Abstract

Mennonite Germans were among the many ethnic groups that inhabited the Crimean peninsula since the end of the 18th century until the 1940s. A special way of life, faith and language significantly distinguished them from other German immigrants. The dialect spoken by the Mennonites and called Plautdietsch (Plotditch) is a type of Low German, close to Low Prussian. During this period, two dialects were formed, which are still preserved in Mennonites communities in Siberia, in the Altai region, etc. – the dialects of Khortitsa and of Molotchna. The dialect contamination took place in new, mixed settlements, in the so-called daughter colonies. The major contribution towards studying the folklore and the language of the German colonies of the Southern regions of the USSR was made in 1920s by V. M. Zhirmunsky, a major Russian scholar, philologist, Germanist, folklorist, along with his students and assistants. The collection of the material and its linguistic description were stopped in the 1930s due to repressions against Russian Germans, as well as the researchers of their culture.

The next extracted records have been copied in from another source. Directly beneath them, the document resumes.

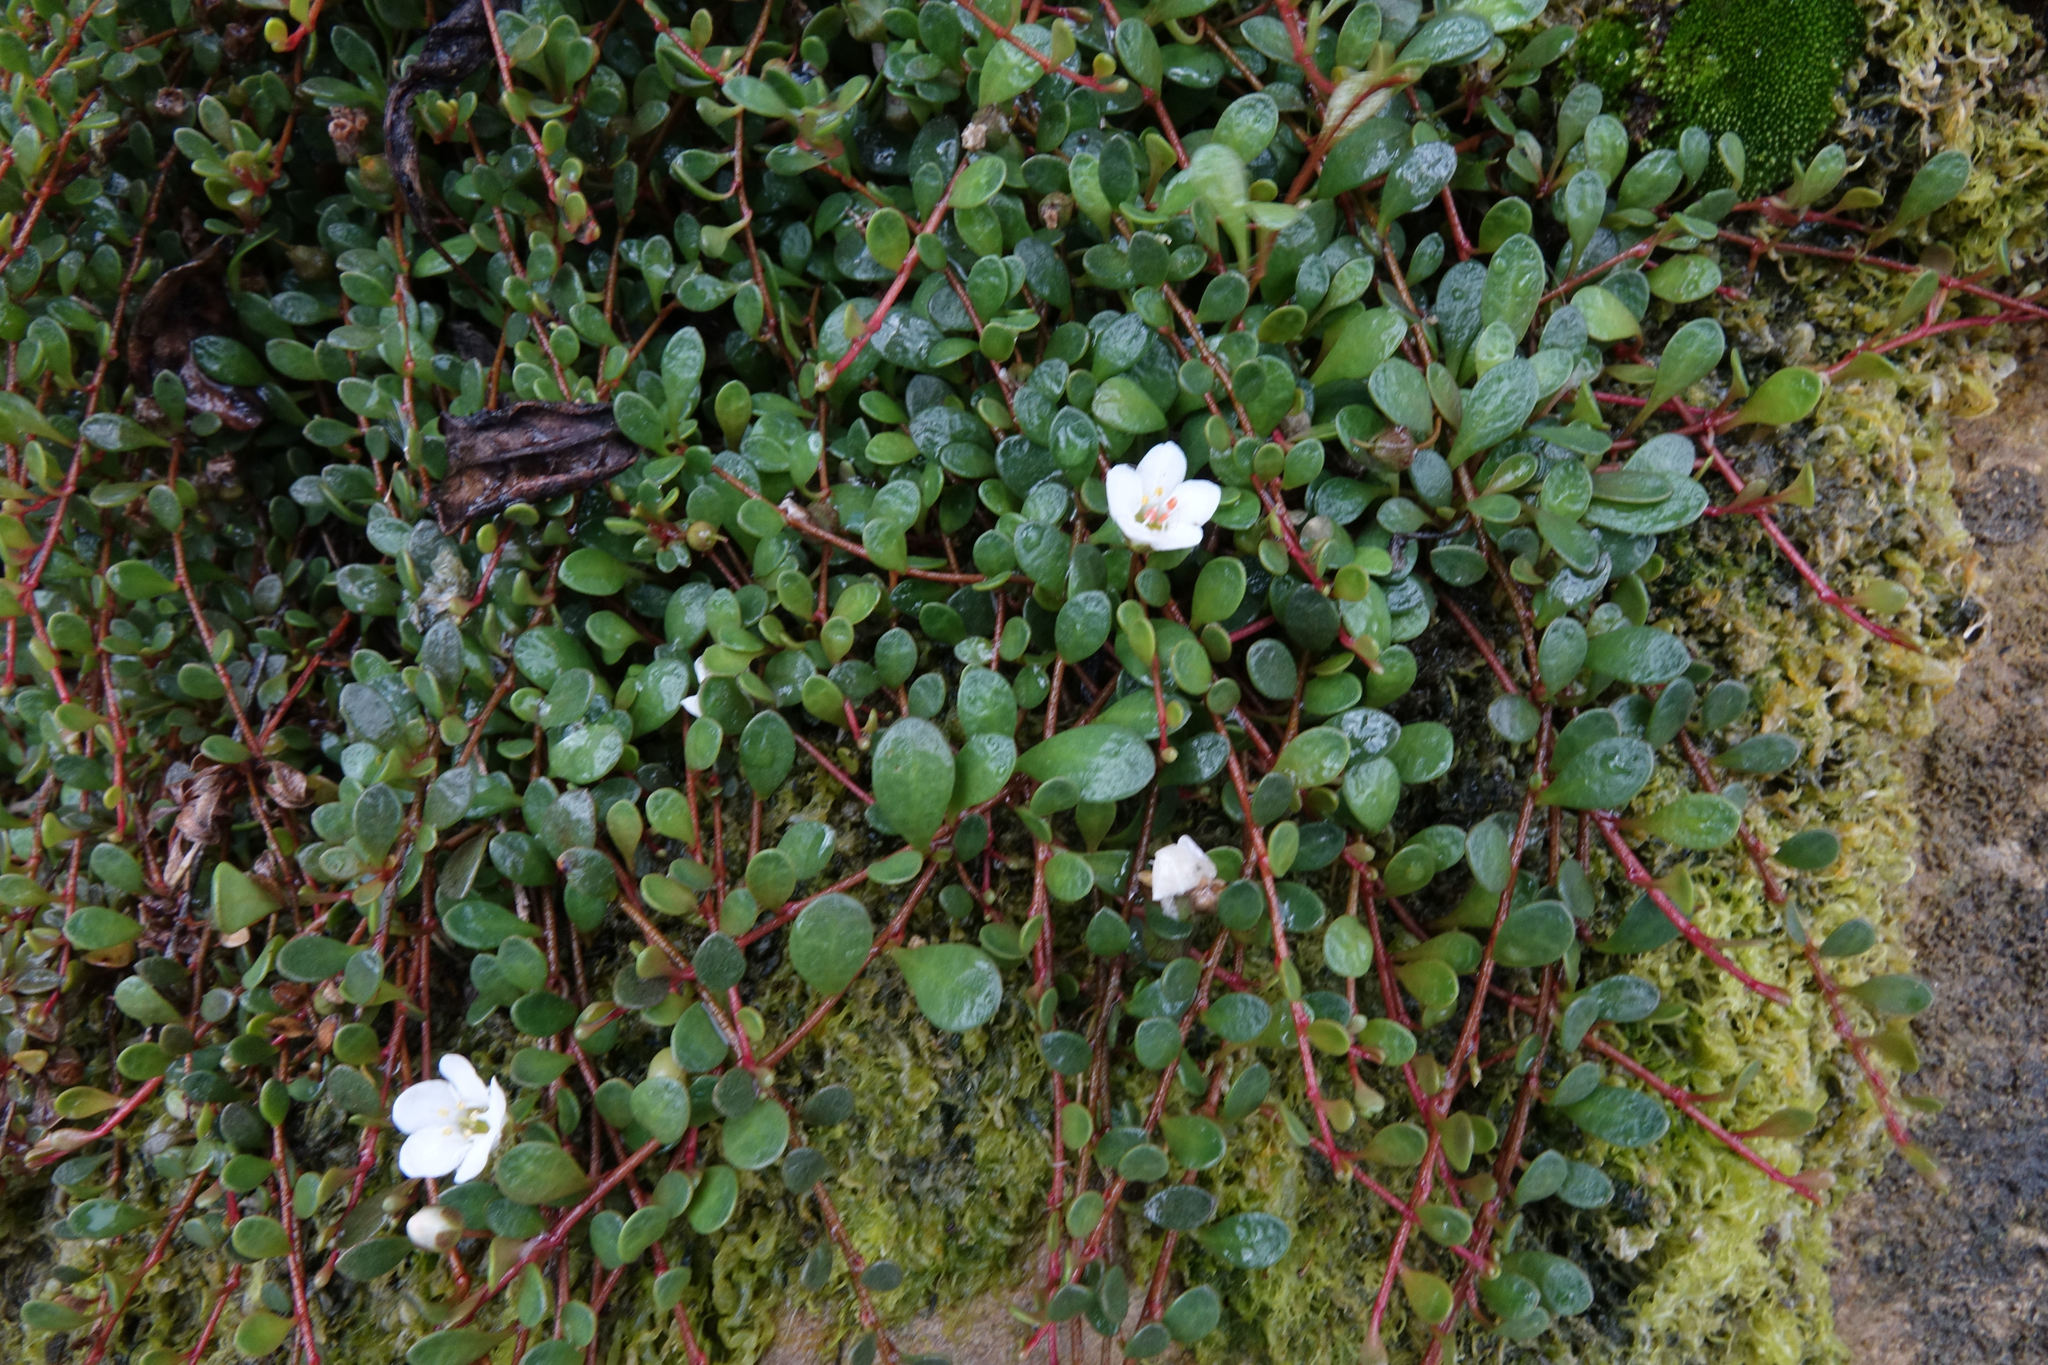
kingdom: Plantae
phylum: Tracheophyta
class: Magnoliopsida
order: Ericales
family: Primulaceae
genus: Samolus
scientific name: Samolus repens
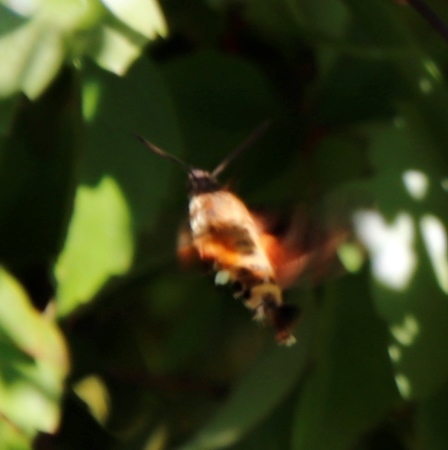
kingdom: Animalia
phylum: Arthropoda
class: Insecta
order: Lepidoptera
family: Sphingidae
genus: Macroglossum
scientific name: Macroglossum trochilus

The collected data were preserved in Zhirmunsky’s archive in the Sciences Academy Archive in Saint-Petersburg. The linguistic processing of these data is today an important task of Germanistics. The aforementioned archive, which is of great academic value, offers rich data on dialectology, as well as language variation and change, and will allow scholars to understand synchronic and diachronic processes in the corresponding dialects. Of particular interest are the dialectological questionnaires in Zhirmunsky’s archive, some of which were completed in the Mennonite language (dialect) Plautdietsch. Our study deals with linguistic analysis of such questionnaires. Special attention is paid by us to several phonological phenomena in Plautdietsch: palatal consonants, palatalization of long /u:/, the development of /a/ in closed syllable. The processing of the questionnaire data provides a basis for their possible comparison with the current state of affairs in the modern language, primarily in the Siberian Plautdietsch.